Top of Data for this task
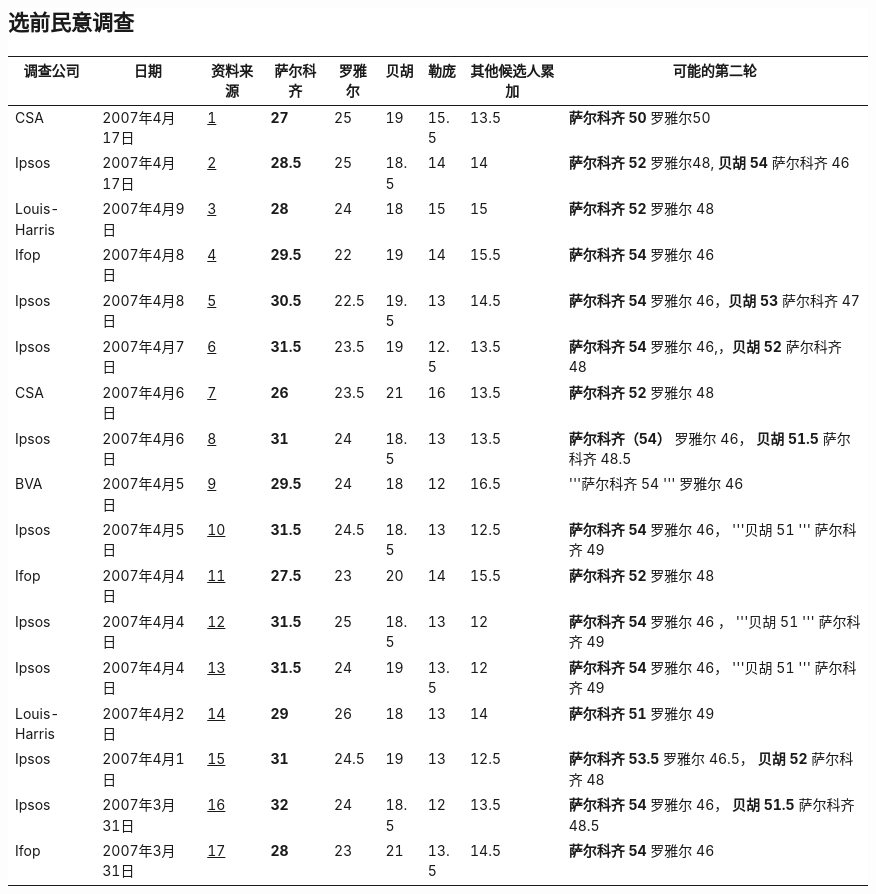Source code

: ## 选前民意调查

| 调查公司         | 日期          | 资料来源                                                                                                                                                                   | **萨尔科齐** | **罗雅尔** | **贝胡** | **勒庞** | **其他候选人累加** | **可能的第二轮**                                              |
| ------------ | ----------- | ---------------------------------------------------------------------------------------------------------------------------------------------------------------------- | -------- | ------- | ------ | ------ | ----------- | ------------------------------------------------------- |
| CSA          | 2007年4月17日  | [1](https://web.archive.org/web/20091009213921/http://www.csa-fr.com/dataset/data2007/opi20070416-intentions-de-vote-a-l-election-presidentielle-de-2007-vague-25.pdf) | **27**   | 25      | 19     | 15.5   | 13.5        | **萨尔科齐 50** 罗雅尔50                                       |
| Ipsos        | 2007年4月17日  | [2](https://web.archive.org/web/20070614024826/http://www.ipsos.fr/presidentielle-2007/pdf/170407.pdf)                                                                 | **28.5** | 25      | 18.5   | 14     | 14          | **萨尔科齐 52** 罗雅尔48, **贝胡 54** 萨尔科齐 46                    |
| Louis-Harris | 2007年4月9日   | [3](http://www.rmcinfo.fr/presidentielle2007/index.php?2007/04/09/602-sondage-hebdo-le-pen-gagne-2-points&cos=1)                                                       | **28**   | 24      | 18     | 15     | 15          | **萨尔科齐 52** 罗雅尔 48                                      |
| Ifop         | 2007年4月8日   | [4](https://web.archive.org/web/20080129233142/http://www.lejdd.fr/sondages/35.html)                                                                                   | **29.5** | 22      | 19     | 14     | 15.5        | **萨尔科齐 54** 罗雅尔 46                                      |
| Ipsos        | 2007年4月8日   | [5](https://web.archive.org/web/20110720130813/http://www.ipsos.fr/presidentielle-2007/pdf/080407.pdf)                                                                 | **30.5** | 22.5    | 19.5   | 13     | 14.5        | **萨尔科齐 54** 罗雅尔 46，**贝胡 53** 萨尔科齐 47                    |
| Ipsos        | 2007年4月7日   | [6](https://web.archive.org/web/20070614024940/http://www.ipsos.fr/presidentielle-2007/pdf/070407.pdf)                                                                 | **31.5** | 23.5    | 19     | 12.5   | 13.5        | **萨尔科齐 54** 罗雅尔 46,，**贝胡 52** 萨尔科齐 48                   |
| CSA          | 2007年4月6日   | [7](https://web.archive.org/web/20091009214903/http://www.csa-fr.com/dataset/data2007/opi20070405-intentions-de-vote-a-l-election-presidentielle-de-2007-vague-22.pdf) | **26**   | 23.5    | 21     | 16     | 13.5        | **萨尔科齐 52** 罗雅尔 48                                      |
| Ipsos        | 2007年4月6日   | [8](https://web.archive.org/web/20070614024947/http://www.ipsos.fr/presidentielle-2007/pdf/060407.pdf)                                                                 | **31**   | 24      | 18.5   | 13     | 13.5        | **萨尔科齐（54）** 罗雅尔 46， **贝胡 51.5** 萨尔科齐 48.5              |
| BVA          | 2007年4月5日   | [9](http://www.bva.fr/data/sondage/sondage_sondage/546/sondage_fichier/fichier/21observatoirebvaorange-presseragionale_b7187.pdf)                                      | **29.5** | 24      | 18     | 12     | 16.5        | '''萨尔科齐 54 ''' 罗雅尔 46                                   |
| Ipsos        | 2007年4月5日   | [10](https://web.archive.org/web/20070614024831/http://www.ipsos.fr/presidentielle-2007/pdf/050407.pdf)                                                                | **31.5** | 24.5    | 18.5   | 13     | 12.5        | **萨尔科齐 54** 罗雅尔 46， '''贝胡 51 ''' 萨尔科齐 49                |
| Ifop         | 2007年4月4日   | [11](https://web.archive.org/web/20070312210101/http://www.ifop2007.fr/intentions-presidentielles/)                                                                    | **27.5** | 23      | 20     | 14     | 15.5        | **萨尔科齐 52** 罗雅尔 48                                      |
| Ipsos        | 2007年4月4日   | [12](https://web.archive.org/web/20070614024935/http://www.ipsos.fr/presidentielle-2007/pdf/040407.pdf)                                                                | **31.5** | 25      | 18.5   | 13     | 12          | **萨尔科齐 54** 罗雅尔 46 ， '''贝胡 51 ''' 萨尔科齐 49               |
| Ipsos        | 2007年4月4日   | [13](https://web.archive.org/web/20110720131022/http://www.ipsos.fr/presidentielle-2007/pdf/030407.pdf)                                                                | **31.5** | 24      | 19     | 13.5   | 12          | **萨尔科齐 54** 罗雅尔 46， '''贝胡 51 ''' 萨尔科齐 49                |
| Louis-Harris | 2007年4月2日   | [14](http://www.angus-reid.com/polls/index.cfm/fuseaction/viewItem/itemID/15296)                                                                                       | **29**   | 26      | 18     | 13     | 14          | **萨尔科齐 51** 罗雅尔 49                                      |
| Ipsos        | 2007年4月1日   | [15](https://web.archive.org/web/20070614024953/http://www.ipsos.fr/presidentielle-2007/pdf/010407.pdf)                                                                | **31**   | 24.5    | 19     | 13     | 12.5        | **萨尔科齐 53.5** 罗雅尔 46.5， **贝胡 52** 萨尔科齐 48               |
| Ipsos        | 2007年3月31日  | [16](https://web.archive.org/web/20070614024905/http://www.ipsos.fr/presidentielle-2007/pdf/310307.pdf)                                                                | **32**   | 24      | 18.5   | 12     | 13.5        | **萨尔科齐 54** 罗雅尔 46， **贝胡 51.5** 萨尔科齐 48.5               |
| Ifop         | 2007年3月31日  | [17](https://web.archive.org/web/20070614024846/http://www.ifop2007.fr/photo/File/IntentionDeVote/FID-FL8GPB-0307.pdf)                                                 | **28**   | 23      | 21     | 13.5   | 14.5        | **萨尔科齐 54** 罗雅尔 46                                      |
Bottom of Data for this task
*Job*
Repeat the records word for word. Leave out whatever pictures they hold.

*Expected answer*
Source code

: ## 选前民意调查

| 调查公司         | 日期          | 资料来源                                                                                                                                                                   | **萨尔科齐** | **罗雅尔** | **贝胡** | **勒庞** | **其他候选人累加** | **可能的第二轮**                                              |
| ------------ | ----------- | ---------------------------------------------------------------------------------------------------------------------------------------------------------------------- | -------- | ------- | ------ | ------ | ----------- | ------------------------------------------------------- |
| CSA          | 2007年4月17日  | [1](https://web.archive.org/web/20091009213921/http://www.csa-fr.com/dataset/data2007/opi20070416-intentions-de-vote-a-l-election-presidentielle-de-2007-vague-25.pdf) | **27**   | 25      | 19     | 15.5   | 13.5        | **萨尔科齐 50** 罗雅尔50                                       |
| Ipsos        | 2007年4月17日  | [2](https://web.archive.org/web/20070614024826/http://www.ipsos.fr/presidentielle-2007/pdf/170407.pdf)                                                                 | **28.5** | 25      | 18.5   | 14     | 14          | **萨尔科齐 52** 罗雅尔48, **贝胡 54** 萨尔科齐 46                    |
| Louis-Harris | 2007年4月9日   | [3](http://www.rmcinfo.fr/presidentielle2007/index.php?2007/04/09/602-sondage-hebdo-le-pen-gagne-2-points&cos=1)                                                       | **28**   | 24      | 18     | 15     | 15          | **萨尔科齐 52** 罗雅尔 48                                      |
| Ifop         | 2007年4月8日   | [4](https://web.archive.org/web/20080129233142/http://www.lejdd.fr/sondages/35.html)                                                                                   | **29.5** | 22      | 19     | 14     | 15.5        | **萨尔科齐 54** 罗雅尔 46                                      |
| Ipsos        | 2007年4月8日   | [5](https://web.archive.org/web/20110720130813/http://www.ipsos.fr/presidentielle-2007/pdf/080407.pdf)                                                                 | **30.5** | 22.5    | 19.5   | 13     | 14.5        | **萨尔科齐 54** 罗雅尔 46，**贝胡 53** 萨尔科齐 47                    |
| Ipsos        | 2007年4月7日   | [6](https://web.archive.org/web/20070614024940/http://www.ipsos.fr/presidentielle-2007/pdf/070407.pdf)                                                                 | **31.5** | 23.5    | 19     | 12.5   | 13.5        | **萨尔科齐 54** 罗雅尔 46,，**贝胡 52** 萨尔科齐 48                   |
| CSA          | 2007年4月6日   | [7](https://web.archive.org/web/20091009214903/http://www.csa-fr.com/dataset/data2007/opi20070405-intentions-de-vote-a-l-election-presidentielle-de-2007-vague-22.pdf) | **26**   | 23.5    | 21     | 16     | 13.5        | **萨尔科齐 52** 罗雅尔 48                                      |
| Ipsos        | 2007年4月6日   | [8](https://web.archive.org/web/20070614024947/http://www.ipsos.fr/presidentielle-2007/pdf/060407.pdf)                                                                 | **31**   | 24      | 18.5   | 13     | 13.5        | **萨尔科齐（54）** 罗雅尔 46， **贝胡 51.5** 萨尔科齐 48.5              |
| BVA          | 2007年4月5日   | [9](http://www.bva.fr/data/sondage/sondage_sondage/546/sondage_fichier/fichier/21observatoirebvaorange-presseragionale_b7187.pdf)                                      | **29.5** | 24      | 18     | 12     | 16.5        | '''萨尔科齐 54 ''' 罗雅尔 46                                   |
| Ipsos        | 2007年4月5日   | [10](https://web.archive.org/web/20070614024831/http://www.ipsos.fr/presidentielle-2007/pdf/050407.pdf)                                                                | **31.5** | 24.5    | 18.5   | 13     | 12.5        | **萨尔科齐 54** 罗雅尔 46， '''贝胡 51 ''' 萨尔科齐 49                |
| Ifop         | 2007年4月4日   | [11](https://web.archive.org/web/20070312210101/http://www.ifop2007.fr/intentions-presidentielles/)                                                                    | **27.5** | 23      | 20     | 14     | 15.5        | **萨尔科齐 52** 罗雅尔 48                                      |
| Ipsos        | 2007年4月4日   | [12](https://web.archive.org/web/20070614024935/http://www.ipsos.fr/presidentielle-2007/pdf/040407.pdf)                                                                | **31.5** | 25      | 18.5   | 13     | 12          | **萨尔科齐 54** 罗雅尔 46 ， '''贝胡 51 ''' 萨尔科齐 49               |
| Ipsos        | 2007年4月4日   | [13](https://web.archive.org/web/20110720131022/http://www.ipsos.fr/presidentielle-2007/pdf/030407.pdf)                                                                | **31.5** | 24      | 19     | 13.5   | 12          | **萨尔科齐 54** 罗雅尔 46， '''贝胡 51 ''' 萨尔科齐 49                |
| Louis-Harris | 2007年4月2日   | [14](http://www.angus-reid.com/polls/index.cfm/fuseaction/viewItem/itemID/15296)                                                                                       | **29**   | 26      | 18     | 13     | 14          | **萨尔科齐 51** 罗雅尔 49                                      |
| Ipsos        | 2007年4月1日   | [15](https://web.archive.org/web/20070614024953/http://www.ipsos.fr/presidentielle-2007/pdf/010407.pdf)                                                                | **31**   | 24.5    | 19     | 13     | 12.5        | **萨尔科齐 53.5** 罗雅尔 46.5， **贝胡 52** 萨尔科齐 48               |
| Ipsos        | 2007年3月31日  | [16](https://web.archive.org/web/20070614024905/http://www.ipsos.fr/presidentielle-2007/pdf/310307.pdf)                                                                | **32**   | 24      | 18.5   | 12     | 13.5        | **萨尔科齐 54** 罗雅尔 46， **贝胡 51.5** 萨尔科齐 48.5               |
| Ifop         | 2007年3月31日  | [17](https://web.archive.org/web/20070614024846/http://www.ifop2007.fr/photo/File/IntentionDeVote/FID-FL8GPB-0307.pdf)                                                 | **28**   | 23      | 21     | 13.5   | 14.5        | **萨尔科齐 54** 罗雅尔 46                                      |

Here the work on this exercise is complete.